→ RECORDED DATA:
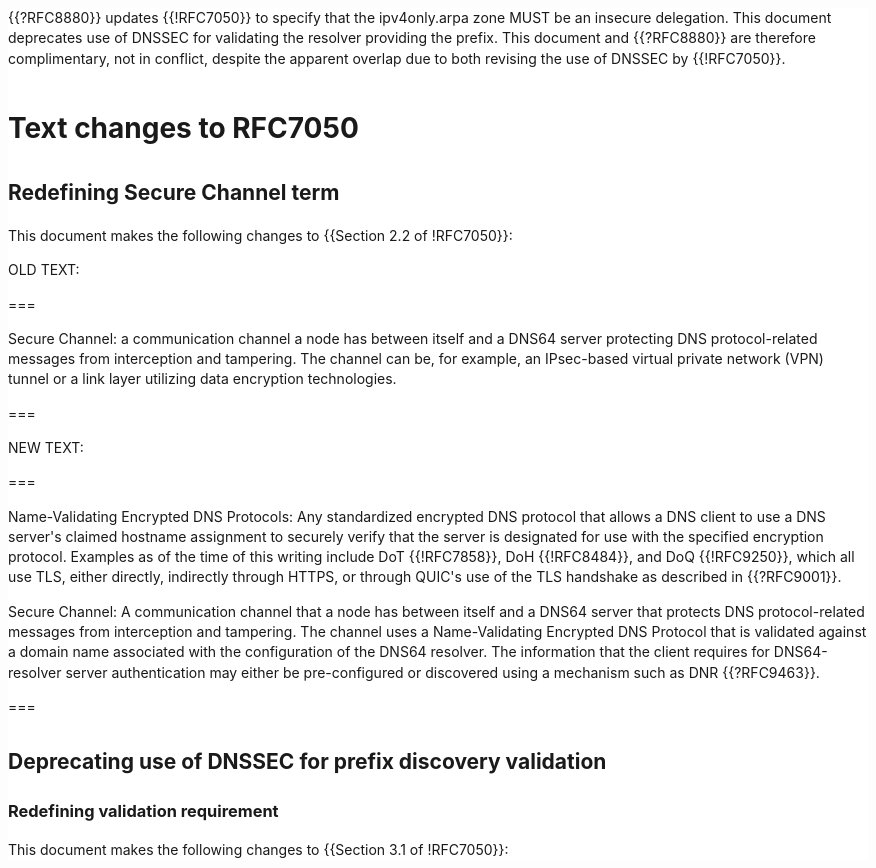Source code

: {{?RFC8880}} updates {{!RFC7050}} to specify that the ipv4only.arpa zone MUST
be an insecure delegation. This document deprecates use of DNSSEC for validating
the resolver providing the prefix. This document and {{?RFC8880}} are therefore
complimentary, not in conflict, despite the apparent overlap due to both
revising the use of DNSSEC by {{!RFC7050}}.

# Text changes to RFC7050

## Redefining Secure Channel term

This document makes the following changes to {{Section 2.2 of !RFC7050}}:

OLD TEXT:

===

   Secure Channel: a communication channel a node has between itself and
   a DNS64 server protecting DNS protocol-related messages from
   interception and tampering.  The channel can be, for example, an
   IPsec-based virtual private network (VPN) tunnel or a link layer
   utilizing data encryption technologies.

===

NEW TEXT:

===

   Name-Validating Encrypted DNS Protocols: Any standardized encrypted DNS protocol that allows a DNS client to use a
   DNS server's claimed hostname assignment to securely verify that
   the server is designated for use with the specified encryption protocol.
   Examples as of the time of this writing include DoT
   {{!RFC7858}}, DoH {{!RFC8484}}, and DoQ {{!RFC9250}}, which all use TLS,
   either directly, indirectly through HTTPS, or through QUIC's use of the TLS
   handshake as described in {{?RFC9001}}.

   Secure Channel: A communication channel that a node has between itself and
   a DNS64 server that protects DNS protocol-related messages from
   interception and tampering. The channel uses a Name-Validating Encrypted DNS
   Protocol that is validated against a domain name associated with the configuration
   of the DNS64 resolver. The information that the client requires for DNS64-resolver
   server authentication may either be pre-configured or discovered using a mechanism 
   such as DNR {{?RFC9463}}.

===

## Deprecating use of DNSSEC for prefix discovery validation

### Redefining validation requirement

This document makes the following changes to {{Section 3.1 of !RFC7050}}:
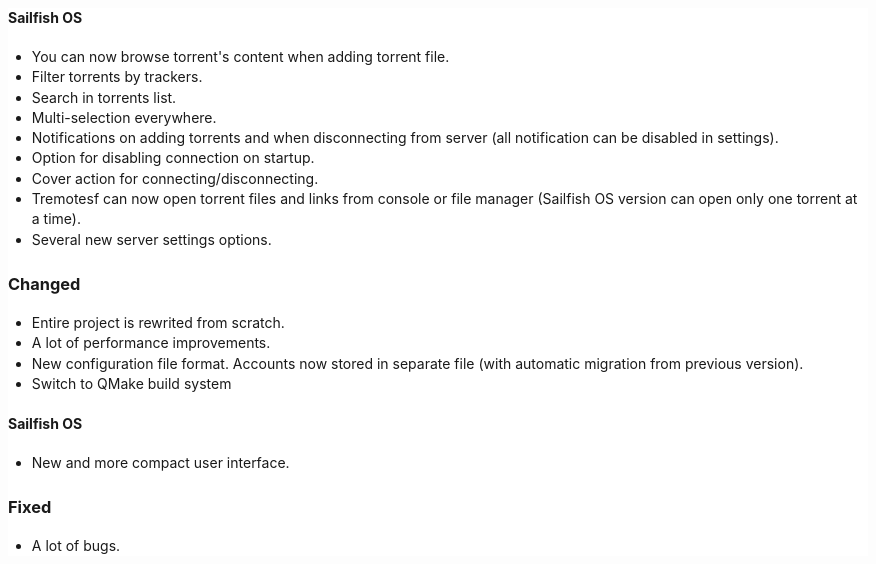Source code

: #### Sailfish OS
- You can now browse torrent's content when adding torrent file.
- Filter torrents by trackers.
- Search in torrents list.
- Multi-selection everywhere.
- Notifications on adding torrents and when disconnecting from server (all notification can be disabled in settings).
- Option for disabling connection on startup.
- Cover action for connecting/disconnecting.
- Tremotesf can now open torrent files and links from console or file manager (Sailfish OS version can open only one torrent at a time).
- Several new server settings options.

### Changed
- Entire project is rewrited from scratch.
- A lot of performance improvements.
- New configuration file format. Accounts now stored in separate file (with automatic migration from previous version).
- Switch to QMake build system

#### Sailfish OS
- New and more compact user interface.

### Fixed
- A lot of bugs.
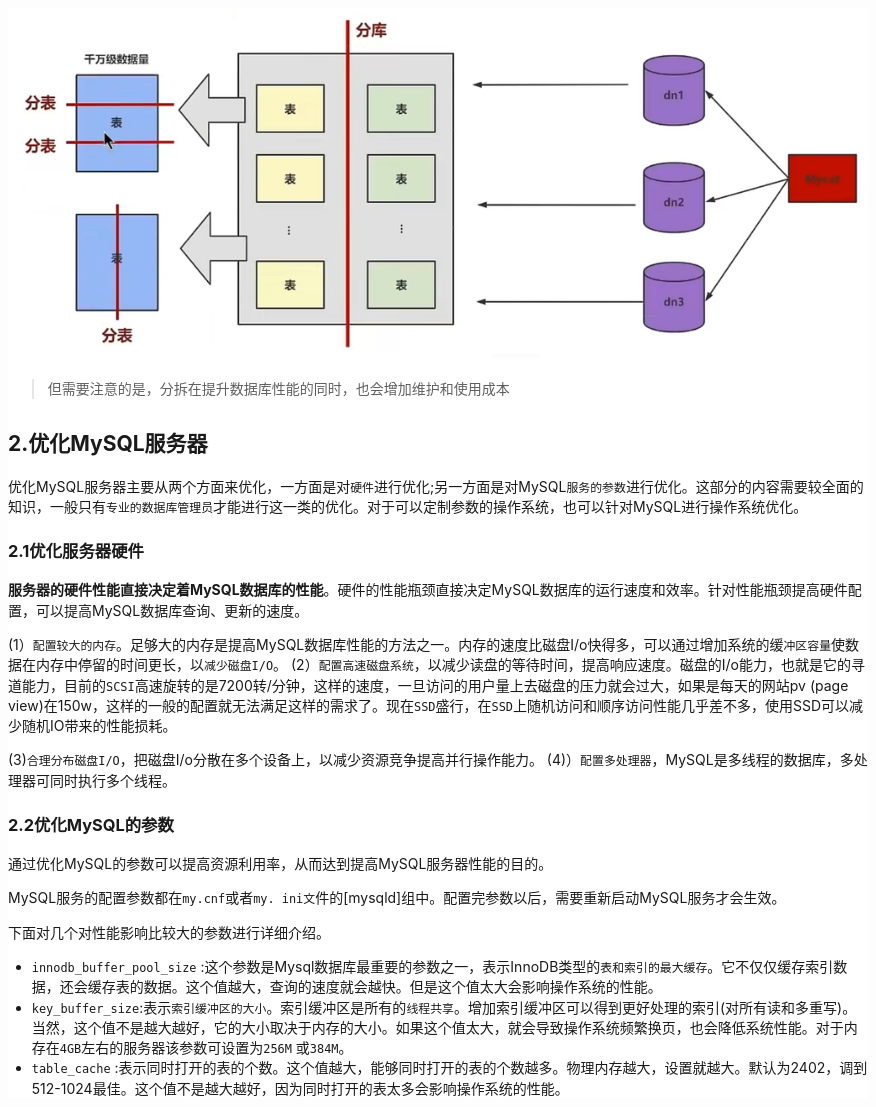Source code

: ![image-20220327232655999](第12章_数据库其它调优策略.assets/image-20220327232655999.png)

> 但需要注意的是，分拆在提升数据库性能的同时，也会增加维护和使用成本

## 2.优化MySQL服务器

优化MySQL服务器主要从两个方面来优化，一方面是对`硬件`进行优化;另一方面是对MySQL`服务的参数`进行优化。这部分的内容需要较全面的知识，一般只有`专业的数据库管理员`才能进行这一类的优化。对于可以定制参数的操作系统，也可以针对MySQL进行操作系统优化。

### 2.1优化服务器硬件

**服务器的硬件性能直接决定着MySQL数据库的性能**。硬件的性能瓶颈直接决定MySQL数据库的运行速度和效率。针对性能瓶颈提高硬件配置，可以提高MySQL数据库查询、更新的速度。

(1）`配置较大的内存`。足够大的内存是提高MySQL数据库性能的方法之一。内存的速度比磁盘I/o快得多，可以通过增加系统的缓`冲区容量`使数据在内存中停留的时间更长，以`减少磁盘I/O`。
(2）`配置高速磁盘系统`，以减少读盘的等待时间，提高响应速度。磁盘的I/o能力，也就是它的寻道能力，目前的`SCSI`高速旋转的是7200转/分钟，这样的速度，一旦访问的用户量上去磁盘的压力就会过大，如果是每天的网站pv (page view)在150w，这样的一般的配置就无法满足这样的需求了。现在`SSD`盛行，在`SSD`上随机访问和顺序访问性能几乎差不多，使用SSD可以减少随机IO带来的性能损耗。

(3)`合理分布磁盘I/O`，把磁盘I/o分散在多个设备上，以减少资源竞争提高并行操作能力。
(4)）`配置多处理器`，MySQL是多线程的数据库，多处理器可同时执行多个线程。

### 2.2优化MySQL的参数

通过优化MySQL的参数可以提高资源利用率，从而达到提高MySQL服务器性能的目的。

MySQL服务的配置参数都在`my.cnf`或者`my. ini文`件的[mysqld]组中。配置完参数以后，需要重新启动MySQL服务才会生效。

下面对几个对性能影响比较大的参数进行详细介绍。

- `innodb_buffer_pool_size` :这个参数是Mysql数据库最重要的参数之一，表示InnoDB类型的`表和索引的最大缓存`。它不仅仅缓存索引数据，还会缓存表的数据。这个值越大，查询的速度就会越快。但是这个值太大会影响操作系统的性能。
-  `key_buffer_size`:表示`索引缓冲区的大小`。索引缓冲区是所有的`线程共享`。增加索引缓冲区可以得到更好处理的索引(对所有读和多重写)。当然，这个值不是越大越好，它的大小取决于内存的大小。如果这个值太大，就会导致操作系统频繁换页，也会降低系统性能。对于内存在`4GB`左右的服务器该参数可设置为`256M`
  或`384M`。
- `table_cache` :表示同时打开的表的个数。这个值越大，能够同时打开的表的个数越多。物理内存越大，设置就越大。默认为2402，调到512-1024最佳。这个值不是越大越好，因为同时打开的表太多会影响操作系统的性能。
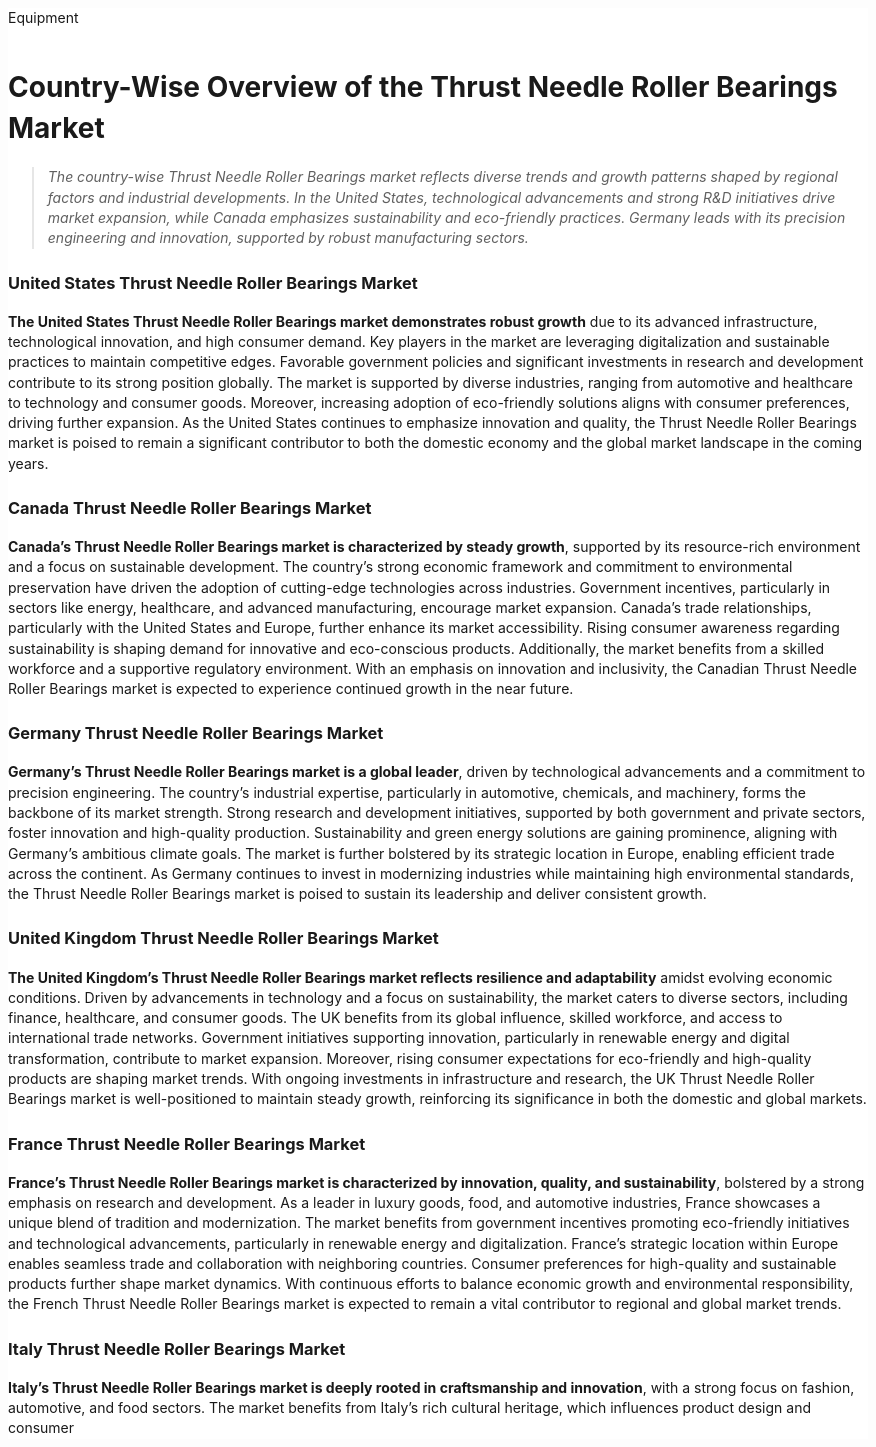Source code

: Equipment</li></ul><h1><span class="">Country-Wise Overview of the Thrust Needle Roller Bearings Market<br /></span></h1><blockquote><p><em><span class="">The country-wise Thrust Needle Roller Bearings market reflects diverse trends and growth patterns shaped by regional factors and industrial developments. In the United States, technological advancements and strong R&amp;D initiatives drive market expansion, while Canada emphasizes sustainability and eco-friendly practices. Germany leads with its precision engineering and innovation, supported by robust manufacturing sectors.</span></em></p></blockquote><h3><strong>United States Thrust Needle Roller Bearings Market</strong></h3><p><strong>The United States Thrust Needle Roller Bearings market demonstrates robust growth</strong> due to its advanced infrastructure, technological innovation, and high consumer demand. Key players in the market are leveraging digitalization and sustainable practices to maintain competitive edges. Favorable government policies and significant investments in research and development contribute to its strong position globally. The market is supported by diverse industries, ranging from automotive and healthcare to technology and consumer goods. Moreover, increasing adoption of eco-friendly solutions aligns with consumer preferences, driving further expansion. As the United States continues to emphasize innovation and quality, the Thrust Needle Roller Bearings market is poised to remain a significant contributor to both the domestic economy and the global market landscape in the coming years.</p><h3><strong>Canada Thrust Needle Roller Bearings Market</strong></h3><p><strong>Canada&rsquo;s Thrust Needle Roller Bearings market is characterized by steady growth</strong>, supported by its resource-rich environment and a focus on sustainable development. The country&rsquo;s strong economic framework and commitment to environmental preservation have driven the adoption of cutting-edge technologies across industries. Government incentives, particularly in sectors like energy, healthcare, and advanced manufacturing, encourage market expansion. Canada&rsquo;s trade relationships, particularly with the United States and Europe, further enhance its market accessibility. Rising consumer awareness regarding sustainability is shaping demand for innovative and eco-conscious products. Additionally, the market benefits from a skilled workforce and a supportive regulatory environment. With an emphasis on innovation and inclusivity, the Canadian Thrust Needle Roller Bearings market is expected to experience continued growth in the near future.</p><h3><strong>Germany Thrust Needle Roller Bearings Market</strong></h3><p><strong>Germany&rsquo;s Thrust Needle Roller Bearings market is a global leader</strong>, driven by technological advancements and a commitment to precision engineering. The country&rsquo;s industrial expertise, particularly in automotive, chemicals, and machinery, forms the backbone of its market strength. Strong research and development initiatives, supported by both government and private sectors, foster innovation and high-quality production. Sustainability and green energy solutions are gaining prominence, aligning with Germany&rsquo;s ambitious climate goals. The market is further bolstered by its strategic location in Europe, enabling efficient trade across the continent. As Germany continues to invest in modernizing industries while maintaining high environmental standards, the Thrust Needle Roller Bearings market is poised to sustain its leadership and deliver consistent growth.</p><h3><strong>United Kingdom Thrust Needle Roller Bearings Market</strong></h3><p><strong>The United Kingdom&rsquo;s Thrust Needle Roller Bearings market reflects resilience and adaptability</strong> amidst evolving economic conditions. Driven by advancements in technology and a focus on sustainability, the market caters to diverse sectors, including finance, healthcare, and consumer goods. The UK benefits from its global influence, skilled workforce, and access to international trade networks. Government initiatives supporting innovation, particularly in renewable energy and digital transformation, contribute to market expansion. Moreover, rising consumer expectations for eco-friendly and high-quality products are shaping market trends. With ongoing investments in infrastructure and research, the UK Thrust Needle Roller Bearings market is well-positioned to maintain steady growth, reinforcing its significance in both the domestic and global markets.</p><h3><strong>France Thrust Needle Roller Bearings Market</strong></h3><p><strong>France&rsquo;s Thrust Needle Roller Bearings market is characterized by innovation, quality, and sustainability</strong>, bolstered by a strong emphasis on research and development. As a leader in luxury goods, food, and automotive industries, France showcases a unique blend of tradition and modernization. The market benefits from government incentives promoting eco-friendly initiatives and technological advancements, particularly in renewable energy and digitalization. France&rsquo;s strategic location within Europe enables seamless trade and collaboration with neighboring countries. Consumer preferences for high-quality and sustainable products further shape market dynamics. With continuous efforts to balance economic growth and environmental responsibility, the French Thrust Needle Roller Bearings market is expected to remain a vital contributor to regional and global market trends.</p><h3><strong>Italy Thrust Needle Roller Bearings Market</strong></h3><p><strong>Italy&rsquo;s Thrust Needle Roller Bearings market is deeply rooted in craftsmanship and innovation</strong>, with a strong focus on fashion, automotive, and food sectors. The market benefits from Italy&rsquo;s rich cultural heritage, which influences product design and consumer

→ ASSIGNMENT: Word for word, restate the lines above from the first through the one that contains "complimentary, not in", and exclude all pictures.

→ TASK OUTPUT:
Source code

: {{?RFC8880}} updates {{!RFC7050}} to specify that the ipv4only.arpa zone MUST
be an insecure delegation. This document deprecates use of DNSSEC for validating
the resolver providing the prefix. This document and {{?RFC8880}} are therefore
complimentary, not in conflict, despite the apparent overlap due to both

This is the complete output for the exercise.